Exercise instructions: I'd like the data below restated word for word, with the pictures left out.

BEGIN

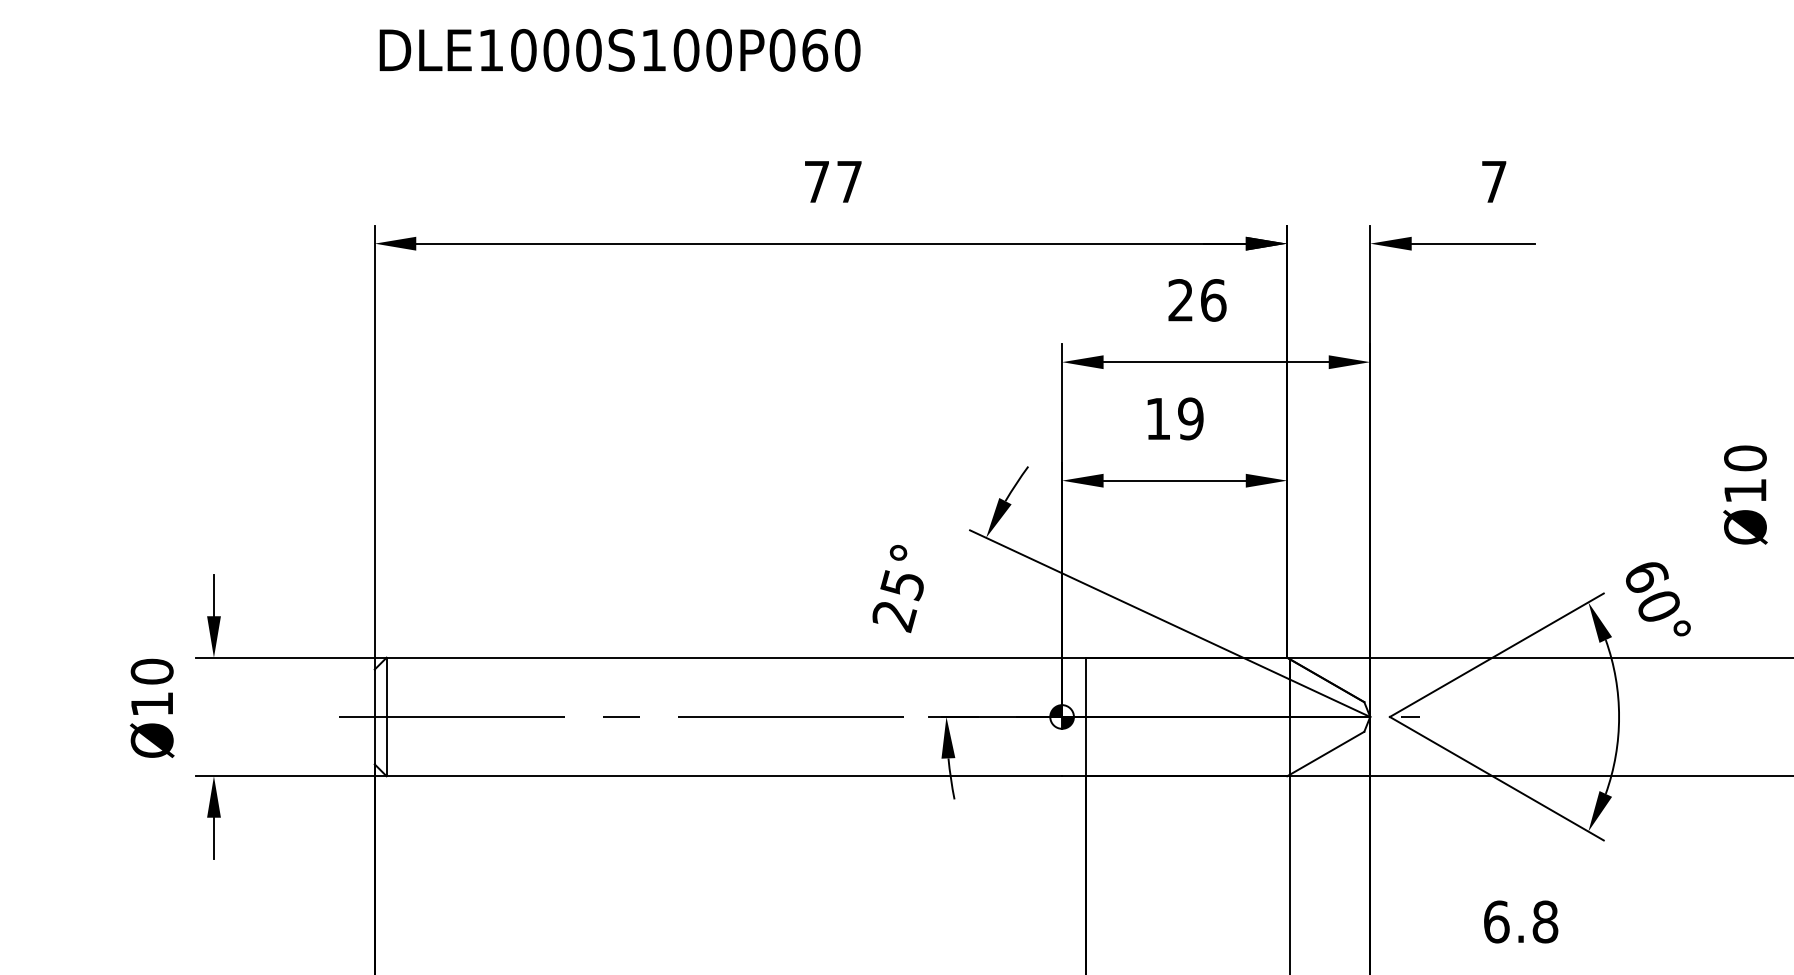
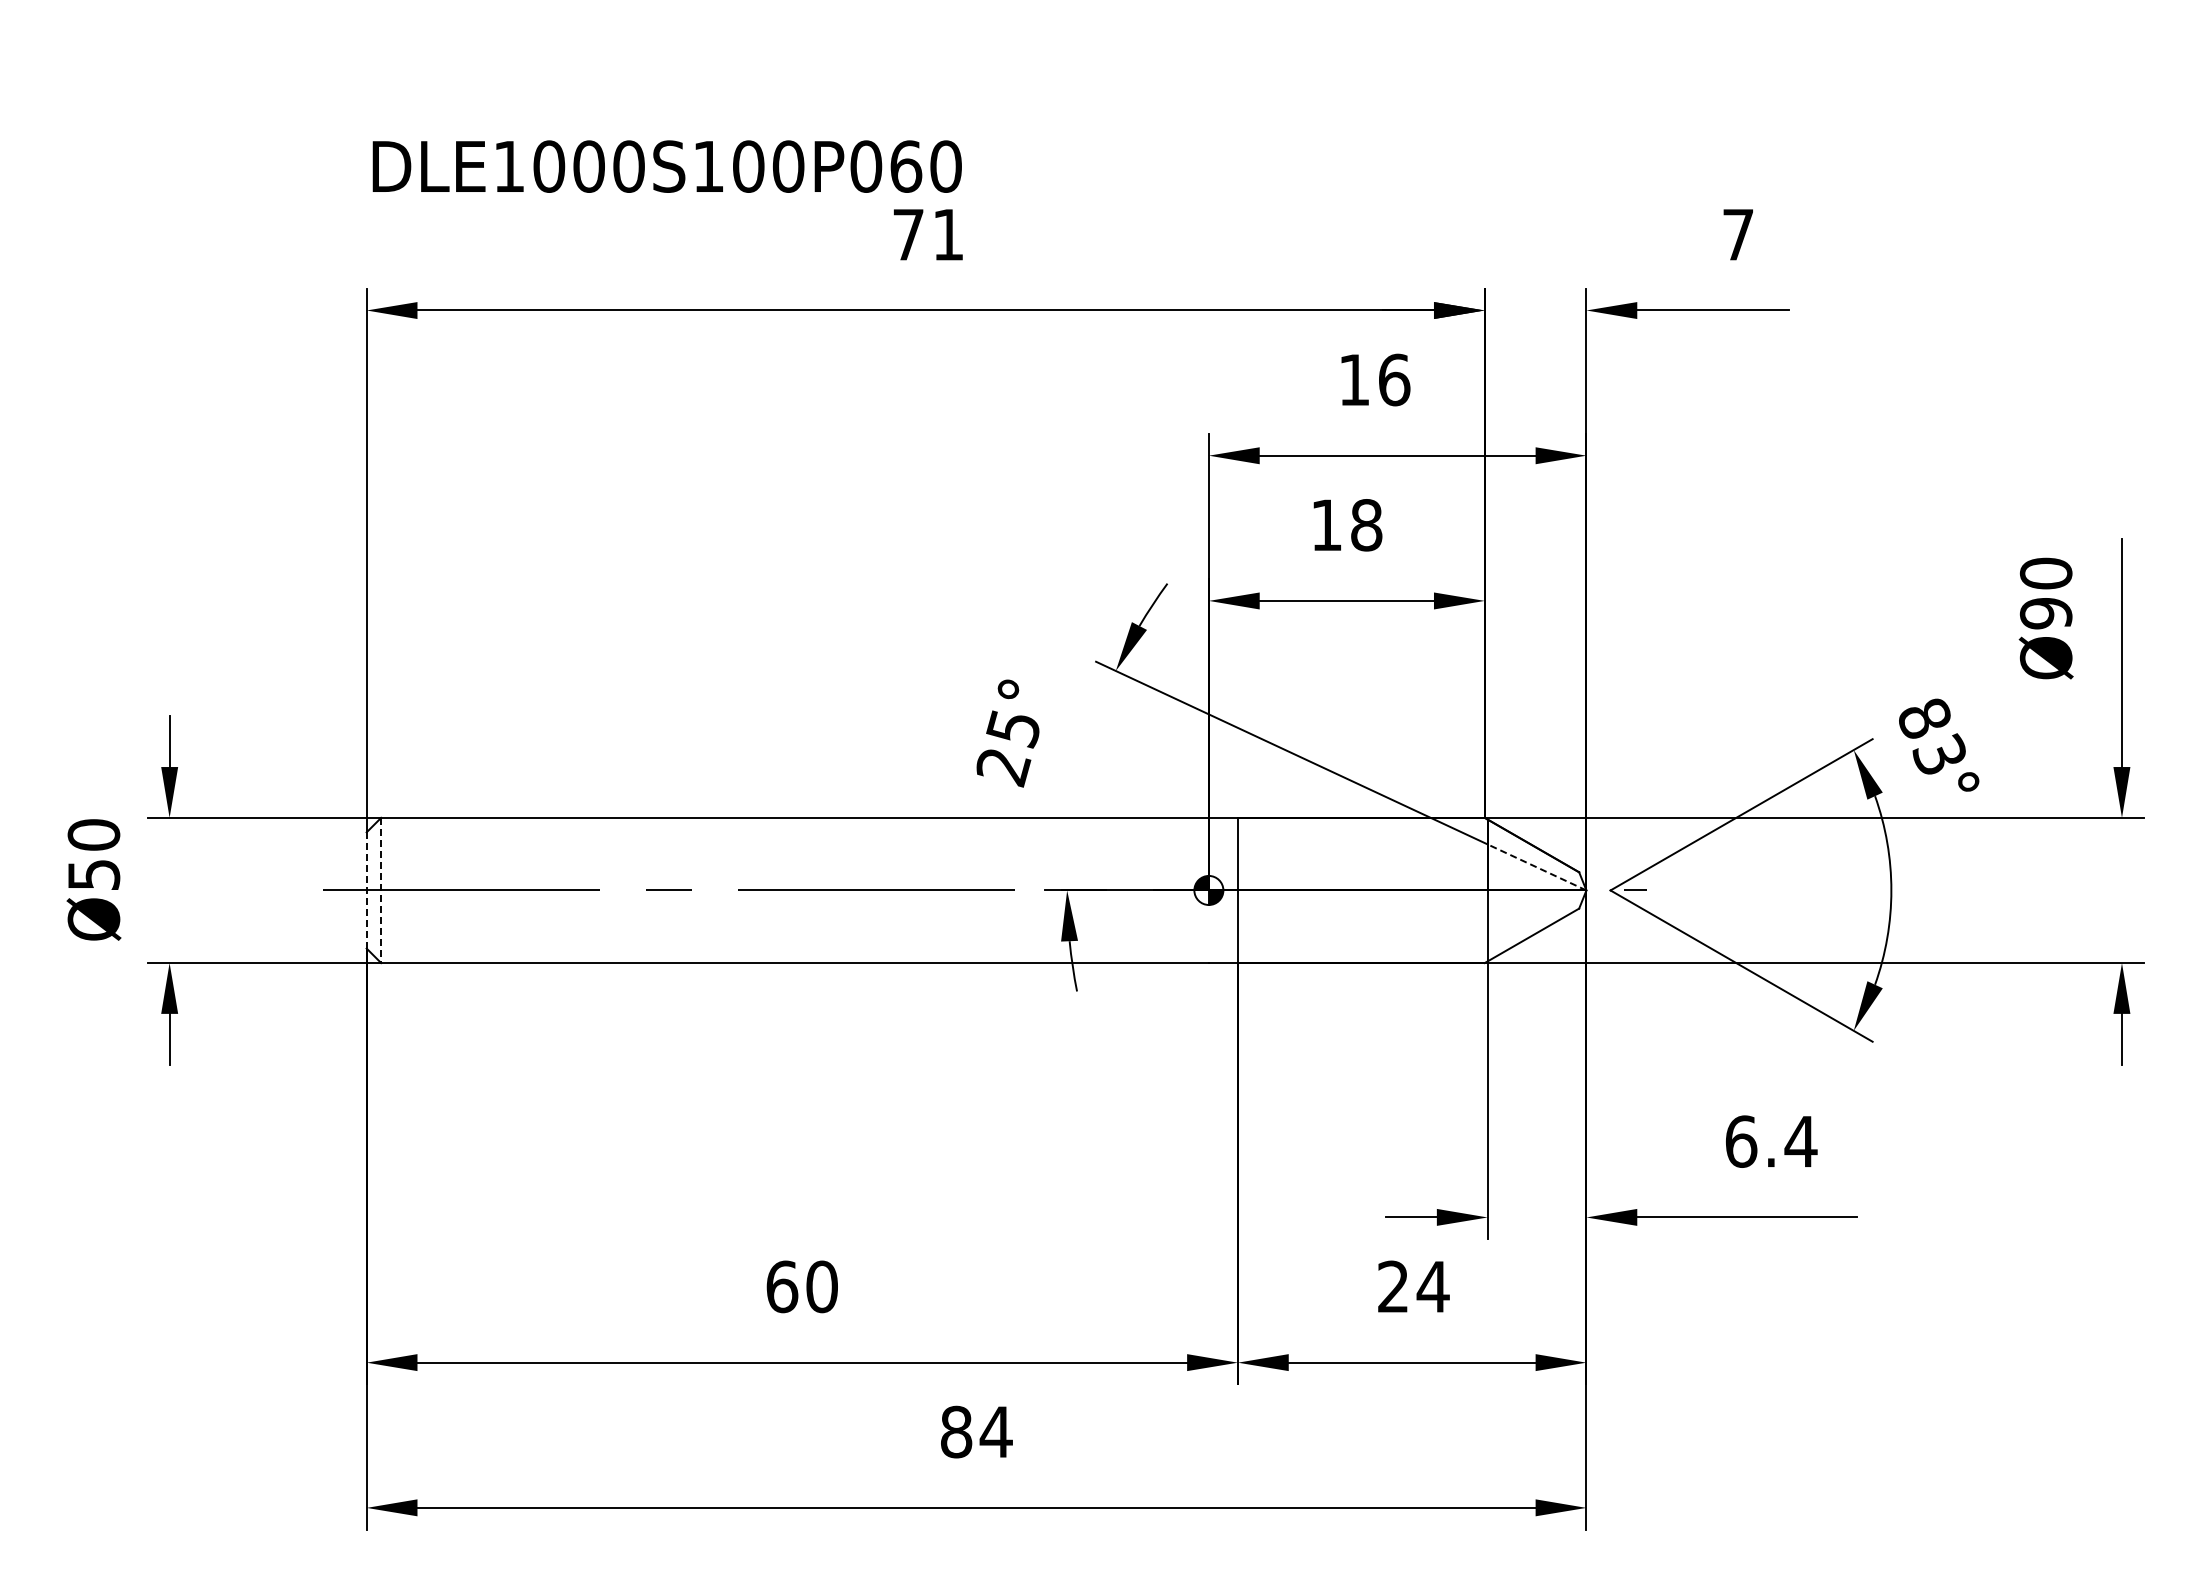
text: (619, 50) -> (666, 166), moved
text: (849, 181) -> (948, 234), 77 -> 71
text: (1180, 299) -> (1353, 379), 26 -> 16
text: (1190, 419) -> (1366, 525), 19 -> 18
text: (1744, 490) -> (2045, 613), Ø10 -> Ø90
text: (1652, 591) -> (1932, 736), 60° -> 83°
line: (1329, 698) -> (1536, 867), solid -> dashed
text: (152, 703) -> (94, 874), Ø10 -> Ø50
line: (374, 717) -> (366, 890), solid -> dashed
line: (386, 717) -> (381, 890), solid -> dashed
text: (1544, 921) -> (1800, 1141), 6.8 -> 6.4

END

Answer space:
text: (619, 50) -> (666, 166), moved
text: (849, 181) -> (948, 234), 77 -> 71
text: (1180, 299) -> (1353, 379), 26 -> 16
text: (1190, 419) -> (1366, 525), 19 -> 18
text: (1744, 490) -> (2045, 613), Ø10 -> Ø90
text: (1652, 591) -> (1932, 736), 60° -> 83°
line: (1329, 698) -> (1536, 867), solid -> dashed
text: (152, 703) -> (94, 874), Ø10 -> Ø50
line: (374, 717) -> (366, 890), solid -> dashed
line: (386, 717) -> (381, 890), solid -> dashed
text: (1544, 921) -> (1800, 1141), 6.8 -> 6.4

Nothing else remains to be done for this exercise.